Tarea a realizar: Prolongue el artículo sobre el cuidado del equipamiento de MMA que figura más abajo, a partir de su última oración.

Fragmento proporcionado:
↓↓↓

Entrenar MMA de forma habitual implica un desgaste constante del equipamiento. Guantes empapados de sudor, espinilleras mal ventiladas o vendas mal cuidadas no solo reducen la vida útil del material, sino que también afectan a la higiene, la comodidad y el rendimiento durante el entrenamiento.
En este artículo te explicamos, de forma práctica y basada en la experiencia real de gimnasio, cómo cuidar correctamente tu equipamiento de MMA para que dure más tiempo y se mantenga en buenas condiciones sesión tras sesión.
¿Por qué es importante cuidar el equipamiento de MMA?
El equipamiento de MMA está diseñado para soportar impactos, sudor y uso intensivo, pero no es indestructible. Un mal mantenimiento puede provocar malos olores, deterioro prematuro del material e incluso aumentar el riesgo de lesiones por falta de protección.

↑↑↑

Los datos:
↓↓↓

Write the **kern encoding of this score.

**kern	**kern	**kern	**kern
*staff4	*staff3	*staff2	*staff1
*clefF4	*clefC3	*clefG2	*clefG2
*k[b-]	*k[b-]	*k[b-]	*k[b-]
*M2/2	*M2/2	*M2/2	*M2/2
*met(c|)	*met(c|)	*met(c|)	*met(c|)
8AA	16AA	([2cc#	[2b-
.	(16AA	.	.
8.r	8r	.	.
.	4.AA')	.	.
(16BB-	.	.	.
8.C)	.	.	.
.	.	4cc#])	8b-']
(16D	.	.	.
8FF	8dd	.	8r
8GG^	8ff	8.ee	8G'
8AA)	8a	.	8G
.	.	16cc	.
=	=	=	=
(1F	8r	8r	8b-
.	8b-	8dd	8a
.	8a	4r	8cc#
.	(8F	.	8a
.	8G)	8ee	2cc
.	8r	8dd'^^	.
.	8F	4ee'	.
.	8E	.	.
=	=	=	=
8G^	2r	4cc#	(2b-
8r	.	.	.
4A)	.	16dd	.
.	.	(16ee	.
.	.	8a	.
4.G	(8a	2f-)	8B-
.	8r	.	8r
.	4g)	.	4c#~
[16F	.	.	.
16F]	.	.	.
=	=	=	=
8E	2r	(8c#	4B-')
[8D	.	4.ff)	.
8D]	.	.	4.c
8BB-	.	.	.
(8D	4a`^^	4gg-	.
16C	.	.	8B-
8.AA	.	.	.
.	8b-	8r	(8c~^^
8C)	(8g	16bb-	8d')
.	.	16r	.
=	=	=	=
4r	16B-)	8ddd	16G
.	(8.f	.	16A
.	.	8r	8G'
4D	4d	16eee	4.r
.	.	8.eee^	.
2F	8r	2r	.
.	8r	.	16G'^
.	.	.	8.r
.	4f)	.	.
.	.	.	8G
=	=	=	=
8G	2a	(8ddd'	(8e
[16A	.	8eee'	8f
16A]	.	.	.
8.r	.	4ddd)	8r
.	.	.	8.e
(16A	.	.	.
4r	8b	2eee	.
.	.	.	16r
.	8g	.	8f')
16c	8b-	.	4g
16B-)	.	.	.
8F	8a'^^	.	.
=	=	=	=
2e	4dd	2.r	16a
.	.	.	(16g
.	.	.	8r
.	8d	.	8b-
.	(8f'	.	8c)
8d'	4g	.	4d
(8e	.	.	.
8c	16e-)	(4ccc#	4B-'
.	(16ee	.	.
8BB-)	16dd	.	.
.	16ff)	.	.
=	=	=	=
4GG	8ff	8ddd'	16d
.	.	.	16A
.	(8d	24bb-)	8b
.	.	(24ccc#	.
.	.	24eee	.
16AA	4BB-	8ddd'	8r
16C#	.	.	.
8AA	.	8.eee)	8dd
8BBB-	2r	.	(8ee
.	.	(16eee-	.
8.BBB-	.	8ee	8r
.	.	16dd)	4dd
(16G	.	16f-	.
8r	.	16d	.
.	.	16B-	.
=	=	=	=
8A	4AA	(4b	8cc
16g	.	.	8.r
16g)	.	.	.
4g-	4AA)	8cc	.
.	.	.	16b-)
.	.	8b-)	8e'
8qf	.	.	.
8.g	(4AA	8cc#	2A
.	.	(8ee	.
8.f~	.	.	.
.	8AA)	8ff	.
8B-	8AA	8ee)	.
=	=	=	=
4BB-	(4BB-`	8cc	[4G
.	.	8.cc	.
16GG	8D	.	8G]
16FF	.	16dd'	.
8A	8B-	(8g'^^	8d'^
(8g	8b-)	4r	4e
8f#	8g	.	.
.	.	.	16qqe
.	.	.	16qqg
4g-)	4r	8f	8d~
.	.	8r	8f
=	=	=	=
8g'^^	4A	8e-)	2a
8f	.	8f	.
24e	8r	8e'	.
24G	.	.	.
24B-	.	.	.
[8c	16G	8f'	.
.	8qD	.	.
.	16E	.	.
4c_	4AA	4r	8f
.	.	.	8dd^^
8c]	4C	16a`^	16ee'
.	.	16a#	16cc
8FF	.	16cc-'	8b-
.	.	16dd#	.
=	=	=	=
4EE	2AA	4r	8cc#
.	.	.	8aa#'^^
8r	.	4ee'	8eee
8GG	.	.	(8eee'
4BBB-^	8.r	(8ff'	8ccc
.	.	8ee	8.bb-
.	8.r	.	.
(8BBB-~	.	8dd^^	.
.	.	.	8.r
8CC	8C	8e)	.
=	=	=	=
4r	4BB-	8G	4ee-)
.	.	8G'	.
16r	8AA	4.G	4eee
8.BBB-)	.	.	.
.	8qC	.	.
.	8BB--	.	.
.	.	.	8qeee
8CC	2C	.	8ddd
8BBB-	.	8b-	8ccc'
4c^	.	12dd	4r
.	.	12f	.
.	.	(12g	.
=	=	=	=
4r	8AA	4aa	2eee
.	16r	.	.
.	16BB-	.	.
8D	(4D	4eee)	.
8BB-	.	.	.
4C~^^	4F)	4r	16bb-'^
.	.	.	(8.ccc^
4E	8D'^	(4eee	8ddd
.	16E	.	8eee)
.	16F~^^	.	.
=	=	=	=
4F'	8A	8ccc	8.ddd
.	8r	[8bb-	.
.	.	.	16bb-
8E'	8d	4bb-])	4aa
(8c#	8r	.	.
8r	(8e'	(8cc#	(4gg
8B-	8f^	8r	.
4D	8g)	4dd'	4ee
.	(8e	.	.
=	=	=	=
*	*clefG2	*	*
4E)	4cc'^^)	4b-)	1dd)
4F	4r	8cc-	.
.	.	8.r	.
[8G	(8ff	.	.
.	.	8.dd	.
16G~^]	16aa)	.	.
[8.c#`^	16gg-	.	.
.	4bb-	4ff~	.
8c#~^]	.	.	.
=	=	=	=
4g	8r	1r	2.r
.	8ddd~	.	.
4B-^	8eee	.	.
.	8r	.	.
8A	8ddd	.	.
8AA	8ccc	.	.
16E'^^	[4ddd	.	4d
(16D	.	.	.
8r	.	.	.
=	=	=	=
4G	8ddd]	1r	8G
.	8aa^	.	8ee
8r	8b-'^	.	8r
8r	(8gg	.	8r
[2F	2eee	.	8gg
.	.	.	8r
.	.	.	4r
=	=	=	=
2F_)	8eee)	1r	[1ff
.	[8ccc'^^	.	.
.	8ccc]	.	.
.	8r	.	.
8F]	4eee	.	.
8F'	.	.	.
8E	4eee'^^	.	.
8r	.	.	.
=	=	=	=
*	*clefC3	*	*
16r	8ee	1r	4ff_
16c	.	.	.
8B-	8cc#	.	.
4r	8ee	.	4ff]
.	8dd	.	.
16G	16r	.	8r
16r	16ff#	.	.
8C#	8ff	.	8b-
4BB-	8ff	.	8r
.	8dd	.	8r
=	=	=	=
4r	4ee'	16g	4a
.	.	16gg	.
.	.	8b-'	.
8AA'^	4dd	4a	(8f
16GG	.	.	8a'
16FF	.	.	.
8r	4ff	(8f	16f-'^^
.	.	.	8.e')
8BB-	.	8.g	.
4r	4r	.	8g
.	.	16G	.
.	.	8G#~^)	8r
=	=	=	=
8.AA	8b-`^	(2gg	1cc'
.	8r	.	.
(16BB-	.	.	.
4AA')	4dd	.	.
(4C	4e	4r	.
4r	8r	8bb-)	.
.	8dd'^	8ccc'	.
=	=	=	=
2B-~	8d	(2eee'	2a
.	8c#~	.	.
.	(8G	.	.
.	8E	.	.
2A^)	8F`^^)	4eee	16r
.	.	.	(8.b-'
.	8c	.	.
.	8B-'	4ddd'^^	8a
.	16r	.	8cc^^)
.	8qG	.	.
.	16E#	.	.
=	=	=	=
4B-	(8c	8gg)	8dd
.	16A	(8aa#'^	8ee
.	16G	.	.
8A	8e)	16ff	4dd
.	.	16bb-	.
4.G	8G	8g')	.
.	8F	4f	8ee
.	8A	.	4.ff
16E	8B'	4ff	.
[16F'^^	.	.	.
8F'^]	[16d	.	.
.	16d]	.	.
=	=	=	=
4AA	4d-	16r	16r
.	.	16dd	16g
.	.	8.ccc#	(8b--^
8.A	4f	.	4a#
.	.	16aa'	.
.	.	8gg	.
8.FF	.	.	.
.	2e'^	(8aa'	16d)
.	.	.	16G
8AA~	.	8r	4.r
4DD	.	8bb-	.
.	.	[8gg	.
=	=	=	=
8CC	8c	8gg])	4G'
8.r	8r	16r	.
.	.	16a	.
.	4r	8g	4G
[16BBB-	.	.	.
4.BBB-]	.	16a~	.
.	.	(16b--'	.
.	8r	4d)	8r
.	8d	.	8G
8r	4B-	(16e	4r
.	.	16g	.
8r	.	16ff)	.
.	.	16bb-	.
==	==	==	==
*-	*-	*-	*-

↑↑↑

Problema resuelto:
Cuidar el equipamiento no es solo una cuestión económica, sino también una forma de entrenar mejor, con mayor comodidad y respeto tanto por uno mismo como por los compañeros de entrenamiento.

Cómo cuidar los guantes de MMA correctamente
Los guantes son una de las piezas más importantes del equipamiento y, a la vez, las que más sufren con el uso diario. Tras cada entrenamiento, es fundamental sacarlos de la bolsa y dejarlos ventilar en un lugar seco y bien aireado. Guardarlos húmedos dentro de la mochila favorece la aparición de bacterias y malos olores.
Siempre es recomendable entrenar con vendas limpias, ya que absorben gran parte del sudor y protegen el interior del guante. Además, limpiar el exterior de los guantes con un paño ligeramente húmedo ayuda a eliminar restos de sudor y suciedad acumulada.
Nunca se deben secar los guantes directamente al sol o sobre fuentes de calor intenso, ya que esto puede dañar los materiales y provocar grietas o deformaciones.
Mantenimiento de las espinilleras y protecciones
Las espinilleras también requieren cuidados específicos, especialmente cuando se entrenan disciplinas con trabajo de pierna frecuente. Tras cada sesión, deben sacarse de la bolsa y dejarse secar completamente antes de volver a guardarlas.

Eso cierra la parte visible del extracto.